Our whole life can be a prayer but to put prayer first in our lives we must set aside time each day, preferably first thing in the morning to pray and talk with God. You could make a Morning Offering , read Sacred Scripture, attend Mass, find time for Eucharistic Adoration, there is even a great magazine designed after the Liturgy of the Hours called MAGNIFICAT. There are so many ways to pray.

Holly had a lot of spiritual questions and even thought about being anything but Catholic, because she never felt close to God when she was a Catholic in her early years. She started to ask questions and seriously look for answers. She found that the Catholic Church had the answers to all her questions. She makes the statement " I could draw upon the writings and wisdom of the Church teaching and popes and saints throughout history and soon realized I would never exhaust the wisdom of Catholicism in my lifetime." We are so lucky as Catholics to have such a rich tradition to draw from such as:

The Imitation of Christ by à Kempis Thomas

Interior Castle by St. Teresa of Avila

The Way of Perfection by St. Teresa of Avila


INTRODUCTION TO A DEVOUT LIFE by St Francis de Sales

and many, many more.

4 comments:

Nancy Parode said...

Thanks for this thought-provoking and helpful post. I especially appreciate the links at the end...what wonderful morning reading!

Tracy said...

Awesome post Erika!! I totally agree that Prayer must come first, but it took me many years to really understand that and even now, I must remind myself that Prayer first.. what a wonderful post, I will be reflecting on this today... thank you!

TheDen said...

Erika,

Great post.

Prayer is vital. I've heard it explained that if a married couple were to only talk for one hour each week, do you think the marriage would be successful?

Well, prayer is our communication with God. And it needs to be constant.

In addition to the time we set aside for God--which I totally agree with--we have to be always in prayer. What that means is that everything I do and everything I say points to God. All that's done is done for the greater glory of God.

I believe that's what contemplative prayer is. It's to so completely transform yourself so that you and Christ are one which can only be done in humility and poverty. (Paragraphs 2711/2713).

Poverty doesn't mean that we have to be monetarily poor. What I believe it means is that we must be "poor in spirit" per the Beatitudes. Which means that we must rely on God for holiness. That nothing comes from us, it all comes from God.

Erika S. said...

Thank you guys. I really enjoyed writing this one.

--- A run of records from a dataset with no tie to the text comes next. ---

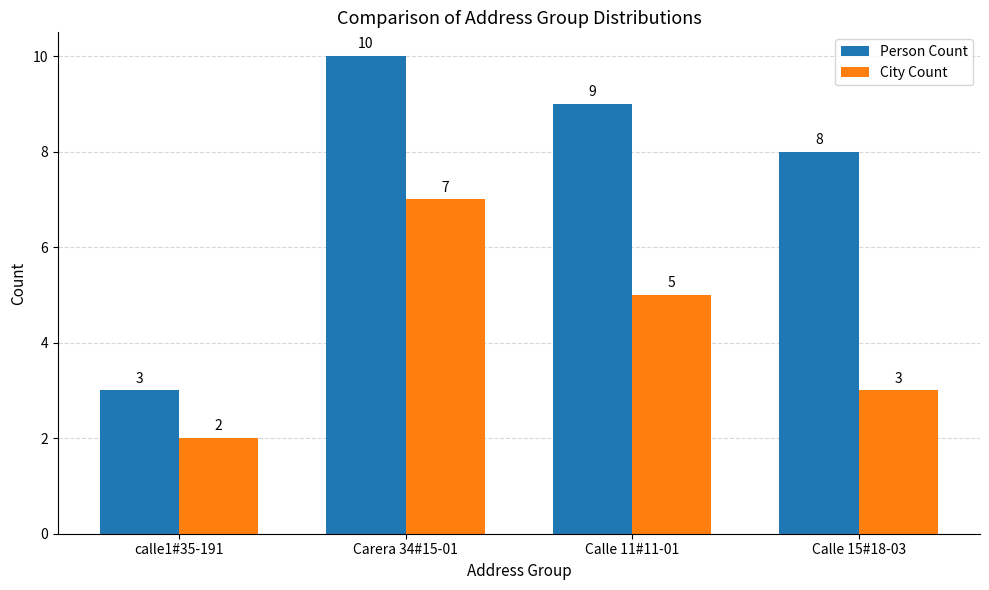

Which category has the highest value across all series?

Carera 34#15-01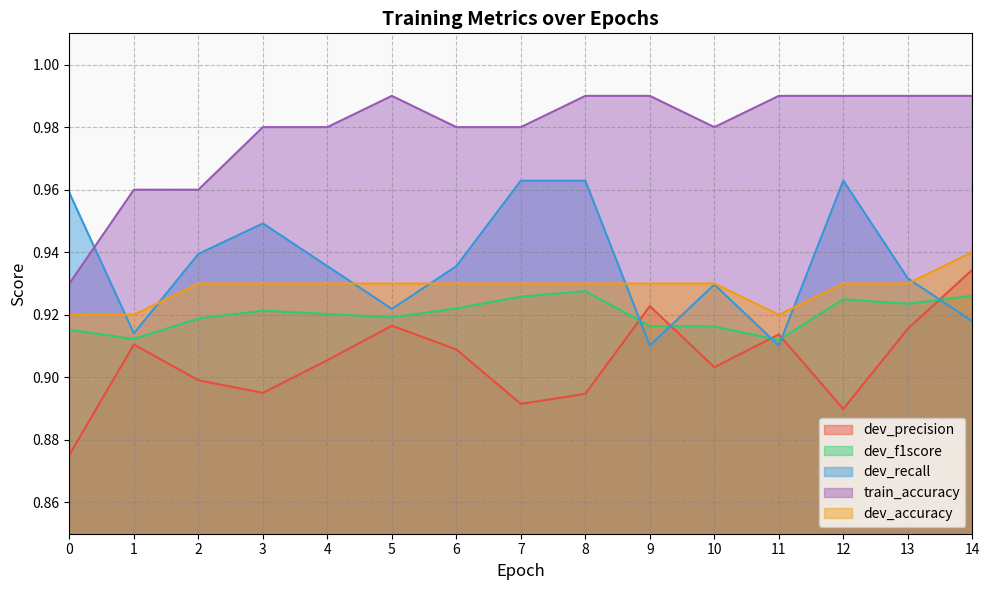

Reading left to right, list all the values displayed in this chart.

dev_precision: 0.9	0.9	0.9	0.9	0.9	0.9	0.9	0.9	0.9	0.9	0.9	0.9	0.9	0.9	0.9
dev_f1score: 0.9	0.9	0.9	0.9	0.9	0.9	0.9	0.9	0.9	0.9	0.9	0.9	0.9	0.9	0.9
dev_recall: 1.0	0.9	0.9	0.9	0.9	0.9	0.9	1.0	1.0	0.9	0.9	0.9	1.0	0.9	0.9
train_accuracy: 0.9	1.0	1.0	1.0	1.0	1.0	1.0	1.0	1.0	1.0	1.0	1.0	1.0	1.0	1.0
dev_accuracy: 0.9	0.9	0.9	0.9	0.9	0.9	0.9	0.9	0.9	0.9	0.9	0.9	0.9	0.9	0.9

Theden- I totally agree with you about prayer being constant and on going, making each and every action a prayer or sacrifice to God. It is very hard to accompolish but with time I hope to get it. Reading introduction to the devout life right now and it is about just that thing how to live in prayer, to be devout even though we live in the "world" as compared to living a cloistered life as a nun. I highly recommend that along with Holiness for Housewives by Hubert von Zeller as futher reading on busy lives and prayer.